Hooded Snuggle Lounger by Softies, $95. Says Oprah: “I dare you to talk anybody out of wearing one of these velvety-soft pieces with a cozy kangaroo pocket every wintry weekend!” Says me: Okay, now we are talking.
Luxury Shag Throws with Pom-Poms by Peace Love Home, $69. Says Oprah: “These deliciously squishy throws are like being kissed by a thousand velvet bunny noses—a serious snuggle just waiting to happen.” Says me: I’d like one for every single room in my home, thanks.

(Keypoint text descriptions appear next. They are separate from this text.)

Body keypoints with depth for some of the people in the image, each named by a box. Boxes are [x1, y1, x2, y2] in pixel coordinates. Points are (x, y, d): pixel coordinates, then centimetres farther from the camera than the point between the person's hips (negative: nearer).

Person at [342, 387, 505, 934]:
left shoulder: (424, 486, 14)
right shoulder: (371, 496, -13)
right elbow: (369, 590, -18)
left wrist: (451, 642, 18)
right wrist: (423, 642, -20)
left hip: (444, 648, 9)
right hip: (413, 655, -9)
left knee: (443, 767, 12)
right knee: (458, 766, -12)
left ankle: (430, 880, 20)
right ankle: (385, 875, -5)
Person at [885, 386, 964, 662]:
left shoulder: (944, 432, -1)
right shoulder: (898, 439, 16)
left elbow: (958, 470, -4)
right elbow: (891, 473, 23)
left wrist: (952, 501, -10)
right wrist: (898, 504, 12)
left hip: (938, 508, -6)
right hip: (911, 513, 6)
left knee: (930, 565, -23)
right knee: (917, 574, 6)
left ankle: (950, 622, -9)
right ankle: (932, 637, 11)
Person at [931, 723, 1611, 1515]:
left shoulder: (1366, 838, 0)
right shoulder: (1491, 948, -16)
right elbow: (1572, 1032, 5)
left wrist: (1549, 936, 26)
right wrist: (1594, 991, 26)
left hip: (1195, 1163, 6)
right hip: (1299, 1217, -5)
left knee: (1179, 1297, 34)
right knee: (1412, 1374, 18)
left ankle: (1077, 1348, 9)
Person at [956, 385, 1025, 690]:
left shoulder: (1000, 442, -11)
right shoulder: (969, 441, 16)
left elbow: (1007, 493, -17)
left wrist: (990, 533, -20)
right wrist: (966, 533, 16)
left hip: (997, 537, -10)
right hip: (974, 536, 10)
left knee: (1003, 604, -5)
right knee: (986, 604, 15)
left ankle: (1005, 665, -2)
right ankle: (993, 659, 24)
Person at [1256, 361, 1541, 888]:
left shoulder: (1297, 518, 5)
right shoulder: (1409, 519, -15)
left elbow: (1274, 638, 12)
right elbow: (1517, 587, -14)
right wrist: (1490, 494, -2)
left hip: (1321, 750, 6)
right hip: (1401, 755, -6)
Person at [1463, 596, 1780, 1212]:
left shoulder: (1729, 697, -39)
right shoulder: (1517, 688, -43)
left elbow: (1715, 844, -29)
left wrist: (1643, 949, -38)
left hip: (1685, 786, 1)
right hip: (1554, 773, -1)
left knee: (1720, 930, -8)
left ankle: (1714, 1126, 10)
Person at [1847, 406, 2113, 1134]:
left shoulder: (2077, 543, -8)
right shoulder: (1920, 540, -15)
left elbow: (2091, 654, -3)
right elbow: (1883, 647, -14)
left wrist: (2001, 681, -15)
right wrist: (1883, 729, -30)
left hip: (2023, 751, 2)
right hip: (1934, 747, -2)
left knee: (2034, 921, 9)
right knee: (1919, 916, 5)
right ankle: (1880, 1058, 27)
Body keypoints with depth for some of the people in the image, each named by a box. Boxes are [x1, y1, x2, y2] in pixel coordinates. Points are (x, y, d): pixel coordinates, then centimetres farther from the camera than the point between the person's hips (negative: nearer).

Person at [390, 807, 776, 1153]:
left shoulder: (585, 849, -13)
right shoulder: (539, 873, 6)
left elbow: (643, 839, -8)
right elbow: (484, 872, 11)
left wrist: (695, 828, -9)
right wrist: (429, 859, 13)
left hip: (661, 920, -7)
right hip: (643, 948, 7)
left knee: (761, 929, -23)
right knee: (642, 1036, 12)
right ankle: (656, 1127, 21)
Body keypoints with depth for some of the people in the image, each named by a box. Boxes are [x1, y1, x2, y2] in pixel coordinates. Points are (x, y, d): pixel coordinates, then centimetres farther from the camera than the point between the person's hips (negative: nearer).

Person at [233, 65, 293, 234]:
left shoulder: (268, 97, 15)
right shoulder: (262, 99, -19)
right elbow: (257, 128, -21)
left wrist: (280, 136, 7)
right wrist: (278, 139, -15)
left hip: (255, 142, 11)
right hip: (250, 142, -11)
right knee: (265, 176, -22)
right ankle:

Gemma Plush Slippers by Vionic, $79.95. Says Oprah: “These slippers aren’t just for shuffling around—with an orthotic footbed, they’re bound to put a spring in your step. I slipped them on and thought I was walking on cloud fluff.” Says me: I won’t be living my best life until I can shuffle into my kitchen at midnight to eat half a gourmet bundt cake wearing a giant velour hoodie and these babies!!!